Nesse caso, o desejo do aluno não é pelo conhecimento em si. Ou seja: não é o desejo da “verdade”, não é busca de um conteúdo “científico” rigoroso. Bem antes disso, existe a conformação psicológica como subproduto de uma busca insegura e confusa de sentido para a vida. Sendo assim, pessoas aceitam, sem contestação argumentativa, o que o professor expressa pelo desejo de ter o mesmo status social que aquele professor. É uma atração estética, quase erótica, pela “figura” supostamente bem-sucedida (do ponto de vista intelectual e não material) e cativante do professor. Esse nível de atração mimética é muito mais pelo estilo de vida do que pela forma de adquirir conhecimento. Por exemplo, não é difícil encontrar aluno tentando imitar o jeito de fumar do professor que ele admira do que encontrá-lo tentando imitar as horas que esse professor passa ou passou estudando.
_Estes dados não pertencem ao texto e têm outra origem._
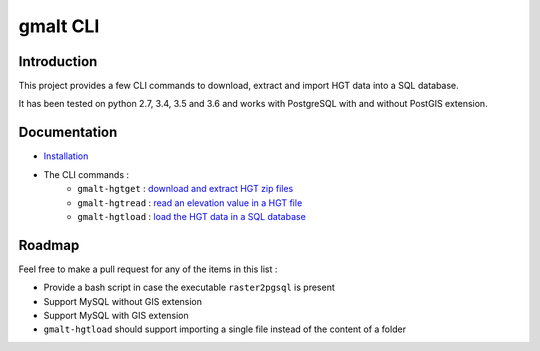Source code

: gmalt CLI
=========

.. image:: https://travis-ci.org/gmalt/cli.svg?branch=master
    :target: https://travis-ci.org/gmalt/cli

Introduction
------------

This project provides a few CLI commands to download, extract and import HGT data into a SQL database.

It has been tested on python 2.7, 3.4, 3.5 and 3.6 and works with PostgreSQL with and without PostGIS extension.

Documentation
-------------

- `Installation <doc/install.rst>`_
- The CLI commands :
    - ``gmalt-hgtget`` : `download and extract HGT zip files <doc/cli_hgtget.rst>`_
    - ``gmalt-hgtread`` : `read an elevation value in a HGT file <doc/cli_hgtread.rst>`_
    - ``gmalt-hgtload`` : `load the HGT data in a SQL database <doc/cli_hgtload.rst>`_

Roadmap
-------

Feel free to make a pull request for any of the items in this list :

* Provide a bash script in case the executable ``raster2pgsql`` is present
* Support MySQL without GIS extension
* Support MySQL with GIS extension
* ``gmalt-hgtload`` should support importing a single file instead of the content of a folder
Essa conformação psicológica não tem a ver com a estrutura da sala de aula, pois o ambiente institucional não tem força suficiente para criar esse tipo de domínio, disposição e desejo; quem cria, na verdade, é toda a atmosfera social e existencial do aluno — por um lado, rede de amigos, família, grupos de WhatsApp, redes sociais etc.; por outro, como ele lida com suas crises pessoais, seu capital emocional etc. Não há uma ilha chamada “sala de aula” onde o professor e o aluno, em uma relação puramente assimétrica de poder, constroem a doutrinação.

Quem fala em doutrinação em sala de aula nesse nível supõe — a partir de uma ideia equivocada, por isso também ideológica — que o professor doutrinador consegue exercer com facilidade um domínio tirânico na massa amorfa de alunos passivos e submissos. Na vida real de uma escola, não existe essa sala de aula: alunos bonzinhos vítimas do predador ideológico. A suposta plateia cativa de alunos é bem menos cativante que os defensores de uma Escola Sem Partido imaginam. Além da falsificação de que o ambiente em uma sala de aula se dá entre opressor e oprimido, algoz e vítima, vale lembrar que o mito iluminista do bom selvagem rousseauniano de que o aluno nasce bom, mas a escola que corrompe, não passa disso: um mito.

Gostaria de encerrar essas reflexões com uma passagem de Santo Agostinho tirada das Confissões (que tive a oportunidade de conhecer em um curso na faculdade de Filosofia). Ele descreve um episódio de sua adolescência junto com os amigos:

Havia, próximo da nossa vinha, uma pereira, carregada de frutos nada sedutores, nem pela beleza nem pelo sabor. Alta noite, pois tínhamos o perverso costume de prolongar nas eiras os jogos até essas horas, eu com alguns jovens malvados fomos sacudi-la para lhe roubarmos os frutos. Tiramos grande quantidade, não para nos banquetearmos, se bem que provamos alguns, mas para os lançarmos aos porcos. Portanto, todo o nosso prazer consistia em praticarmos o que nos agradava, pelo fato de o roubo ser ilícito.